1. You are seized with unreasonable sadness, sadness, melancholy that rolls over by itself.

2. You are annoyed by your parents or you have a lot of complaints about them, or you judge your parents. And this stream does not dry out.

3. You have no feelings for your child, spouse, or parents. They are indifferent to you, like strangers. And you have to hide it from everyone.

4. You are seized in any situations in the family or society by a feeling of rage, anger, hatred, you want to destroy everything and shout.

5. You are a fighter for justice, often defend your point of view to the end.

6. You still have complaints about your ex-partner. You cannot understand why he did this to you. It is difficult for you to let go of the situation and live in the present.

7. You feel lonely, unnecessary. You are looking for someone for a relationship, to feel loved, to be cured of boredom, to fill your life with meaning and love through relationships, to close your emptiness.

8. You lack support, confidence and support in life. You are always looking for her in other people.

9. You live in the past, every day you think about what happened.

10. You want to get married (get married) but relationships with the opposite sex do not add up.

How many points did you match? How many of these points do you already realize in your life?

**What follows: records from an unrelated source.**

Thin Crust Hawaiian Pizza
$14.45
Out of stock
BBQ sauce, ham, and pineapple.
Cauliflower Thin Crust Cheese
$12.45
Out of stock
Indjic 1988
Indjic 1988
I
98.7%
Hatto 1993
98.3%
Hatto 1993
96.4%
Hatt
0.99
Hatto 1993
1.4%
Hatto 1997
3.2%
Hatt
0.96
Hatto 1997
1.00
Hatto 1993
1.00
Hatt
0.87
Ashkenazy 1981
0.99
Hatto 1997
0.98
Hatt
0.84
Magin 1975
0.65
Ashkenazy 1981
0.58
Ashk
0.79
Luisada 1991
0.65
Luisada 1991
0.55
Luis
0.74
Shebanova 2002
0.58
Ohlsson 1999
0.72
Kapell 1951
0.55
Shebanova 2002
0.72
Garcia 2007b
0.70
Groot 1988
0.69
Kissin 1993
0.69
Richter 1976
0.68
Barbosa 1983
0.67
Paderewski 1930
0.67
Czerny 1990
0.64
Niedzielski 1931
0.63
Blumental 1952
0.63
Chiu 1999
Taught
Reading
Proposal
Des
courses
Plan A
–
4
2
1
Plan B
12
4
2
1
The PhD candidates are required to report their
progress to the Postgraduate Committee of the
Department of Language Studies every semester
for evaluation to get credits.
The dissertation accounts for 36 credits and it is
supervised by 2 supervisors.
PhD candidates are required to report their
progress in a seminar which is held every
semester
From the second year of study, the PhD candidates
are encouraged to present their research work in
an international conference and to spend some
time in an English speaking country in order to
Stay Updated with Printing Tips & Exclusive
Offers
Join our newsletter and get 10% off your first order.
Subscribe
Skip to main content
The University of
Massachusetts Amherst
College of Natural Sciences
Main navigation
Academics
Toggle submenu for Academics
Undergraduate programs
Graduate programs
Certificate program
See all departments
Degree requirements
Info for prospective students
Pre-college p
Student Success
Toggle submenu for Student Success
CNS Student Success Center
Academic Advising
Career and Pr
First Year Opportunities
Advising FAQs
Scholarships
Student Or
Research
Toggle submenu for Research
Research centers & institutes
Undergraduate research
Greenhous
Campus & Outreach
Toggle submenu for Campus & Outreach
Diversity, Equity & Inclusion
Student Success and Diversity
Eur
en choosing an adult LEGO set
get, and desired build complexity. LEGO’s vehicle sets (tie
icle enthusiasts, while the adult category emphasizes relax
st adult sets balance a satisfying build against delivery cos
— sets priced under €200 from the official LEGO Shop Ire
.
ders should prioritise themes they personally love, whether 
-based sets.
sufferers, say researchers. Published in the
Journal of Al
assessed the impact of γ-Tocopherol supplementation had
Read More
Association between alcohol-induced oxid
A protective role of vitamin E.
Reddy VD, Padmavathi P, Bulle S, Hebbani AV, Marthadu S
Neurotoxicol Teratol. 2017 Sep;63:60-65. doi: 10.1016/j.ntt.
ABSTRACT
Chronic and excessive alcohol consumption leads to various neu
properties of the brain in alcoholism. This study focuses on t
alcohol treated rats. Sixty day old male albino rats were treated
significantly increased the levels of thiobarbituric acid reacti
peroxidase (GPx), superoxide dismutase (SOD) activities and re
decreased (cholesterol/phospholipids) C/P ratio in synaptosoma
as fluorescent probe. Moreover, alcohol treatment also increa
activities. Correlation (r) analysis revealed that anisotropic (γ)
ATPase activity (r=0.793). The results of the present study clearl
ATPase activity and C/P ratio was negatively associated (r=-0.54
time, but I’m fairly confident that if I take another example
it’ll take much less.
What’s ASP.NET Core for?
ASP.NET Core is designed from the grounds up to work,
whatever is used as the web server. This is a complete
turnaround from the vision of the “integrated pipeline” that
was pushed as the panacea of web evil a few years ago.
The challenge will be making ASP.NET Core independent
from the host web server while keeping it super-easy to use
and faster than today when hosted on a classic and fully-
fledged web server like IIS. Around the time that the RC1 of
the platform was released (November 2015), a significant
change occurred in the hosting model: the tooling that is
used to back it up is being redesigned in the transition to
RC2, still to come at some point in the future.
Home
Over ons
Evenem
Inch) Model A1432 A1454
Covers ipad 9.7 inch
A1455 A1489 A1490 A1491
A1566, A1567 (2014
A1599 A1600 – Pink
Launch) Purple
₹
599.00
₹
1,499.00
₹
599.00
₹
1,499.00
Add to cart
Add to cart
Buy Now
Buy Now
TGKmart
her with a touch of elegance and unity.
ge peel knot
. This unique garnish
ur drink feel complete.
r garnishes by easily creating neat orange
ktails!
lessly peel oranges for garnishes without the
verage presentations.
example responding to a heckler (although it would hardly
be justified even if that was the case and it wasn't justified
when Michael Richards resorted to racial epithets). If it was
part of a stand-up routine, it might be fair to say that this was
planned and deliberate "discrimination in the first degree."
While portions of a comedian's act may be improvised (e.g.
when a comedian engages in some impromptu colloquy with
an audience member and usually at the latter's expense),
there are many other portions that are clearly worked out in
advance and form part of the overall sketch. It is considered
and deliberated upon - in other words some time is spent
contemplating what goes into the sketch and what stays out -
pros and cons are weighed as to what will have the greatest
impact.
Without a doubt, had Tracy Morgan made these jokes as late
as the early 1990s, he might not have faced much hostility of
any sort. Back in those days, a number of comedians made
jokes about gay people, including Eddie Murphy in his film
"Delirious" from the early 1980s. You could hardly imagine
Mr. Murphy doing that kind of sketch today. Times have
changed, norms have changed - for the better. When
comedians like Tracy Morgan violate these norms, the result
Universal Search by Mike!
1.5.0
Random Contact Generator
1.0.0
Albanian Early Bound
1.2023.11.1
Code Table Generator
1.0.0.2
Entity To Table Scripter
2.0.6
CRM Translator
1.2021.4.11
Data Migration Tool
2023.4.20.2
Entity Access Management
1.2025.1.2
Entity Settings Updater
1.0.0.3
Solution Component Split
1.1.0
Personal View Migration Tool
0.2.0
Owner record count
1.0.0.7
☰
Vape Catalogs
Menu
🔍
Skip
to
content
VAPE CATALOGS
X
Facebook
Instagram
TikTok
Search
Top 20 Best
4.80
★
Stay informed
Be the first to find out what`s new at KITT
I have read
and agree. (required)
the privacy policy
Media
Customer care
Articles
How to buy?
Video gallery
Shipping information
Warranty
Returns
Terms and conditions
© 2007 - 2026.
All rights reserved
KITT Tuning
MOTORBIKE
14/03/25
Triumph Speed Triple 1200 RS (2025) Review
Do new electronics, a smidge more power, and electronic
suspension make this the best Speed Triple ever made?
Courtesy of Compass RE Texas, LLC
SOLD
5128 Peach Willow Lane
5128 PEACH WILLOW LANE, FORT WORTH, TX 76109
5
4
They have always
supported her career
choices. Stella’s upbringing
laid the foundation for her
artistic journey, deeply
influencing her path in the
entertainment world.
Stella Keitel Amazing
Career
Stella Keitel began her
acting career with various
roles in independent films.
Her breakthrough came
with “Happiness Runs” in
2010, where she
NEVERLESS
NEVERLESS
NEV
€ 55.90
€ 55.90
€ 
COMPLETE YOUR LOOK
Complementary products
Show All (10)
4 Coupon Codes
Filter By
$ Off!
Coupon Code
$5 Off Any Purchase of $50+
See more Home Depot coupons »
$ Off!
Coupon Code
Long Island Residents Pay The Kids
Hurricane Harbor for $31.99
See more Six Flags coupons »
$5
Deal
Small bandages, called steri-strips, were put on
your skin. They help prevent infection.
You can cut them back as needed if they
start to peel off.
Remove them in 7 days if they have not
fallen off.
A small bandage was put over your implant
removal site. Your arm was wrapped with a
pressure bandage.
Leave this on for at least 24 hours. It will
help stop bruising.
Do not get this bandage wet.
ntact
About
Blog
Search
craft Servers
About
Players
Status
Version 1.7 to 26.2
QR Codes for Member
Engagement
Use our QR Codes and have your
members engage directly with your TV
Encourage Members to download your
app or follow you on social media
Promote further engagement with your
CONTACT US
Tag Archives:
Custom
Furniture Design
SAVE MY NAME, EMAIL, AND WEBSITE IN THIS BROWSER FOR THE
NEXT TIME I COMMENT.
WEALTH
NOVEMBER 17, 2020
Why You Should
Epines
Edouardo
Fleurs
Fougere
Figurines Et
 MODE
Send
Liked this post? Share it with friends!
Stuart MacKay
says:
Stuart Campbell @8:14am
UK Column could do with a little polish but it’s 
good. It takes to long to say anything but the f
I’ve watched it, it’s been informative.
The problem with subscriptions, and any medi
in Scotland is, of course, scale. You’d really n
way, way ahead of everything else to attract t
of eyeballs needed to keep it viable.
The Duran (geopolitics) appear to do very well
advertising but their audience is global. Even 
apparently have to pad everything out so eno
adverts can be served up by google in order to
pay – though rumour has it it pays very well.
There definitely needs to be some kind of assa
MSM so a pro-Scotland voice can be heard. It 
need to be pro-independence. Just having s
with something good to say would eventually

The impact of war on the formation of emotional codependency

Recently I listened to the historical report of Candidate of Historical Sciences Victoria Sak about the gang rapes of Soviet women (about 70 thousand) by the Nazis on only one front - the Eastern!

After the report, I came to my senses, before my eyes stood my great-aunt, at the age of 16, passed through the hands of the Nazis, went crazy with pain and horror and hanged herself a week later.

And there were about 70 thousand such women on the Eastern Front alone !!! All their lives they were silent, carried and hid this wound within themselves, watched over their children so that the hair did not fall from their heads, laid straws where necessary and not necessary, listened to their breathing. Now these moms are called overcontrolling and overprotective. They, unknowingly, continue to carry this wound within themselves, becoming codependent, anxious, afraid of life and transmitting this model of behavior to their children.

Then I read the comments under the report, how many men wrote! How hard it is for them to listen to this, how they should tune in, how much grief Soviet women endured, and the rapists of the scum were never punished (rape - the Nazis did not consider it a crime), why this topic is still hushed up, etc.

What a great mission historians fulfill (do not confuse with historians with low social responsibility), they break taboos, openly talk about what they have been silent about for generations, make it visible!

Everything that has not been lived and mourned over and over again comes back in a circle, until someone lives and lets go, that is, takes strength and new value from this pain into his life.

Have you had such difficult stories in your family?

Is your mom hyper-controlling, perhaps over-protective? And you yourself?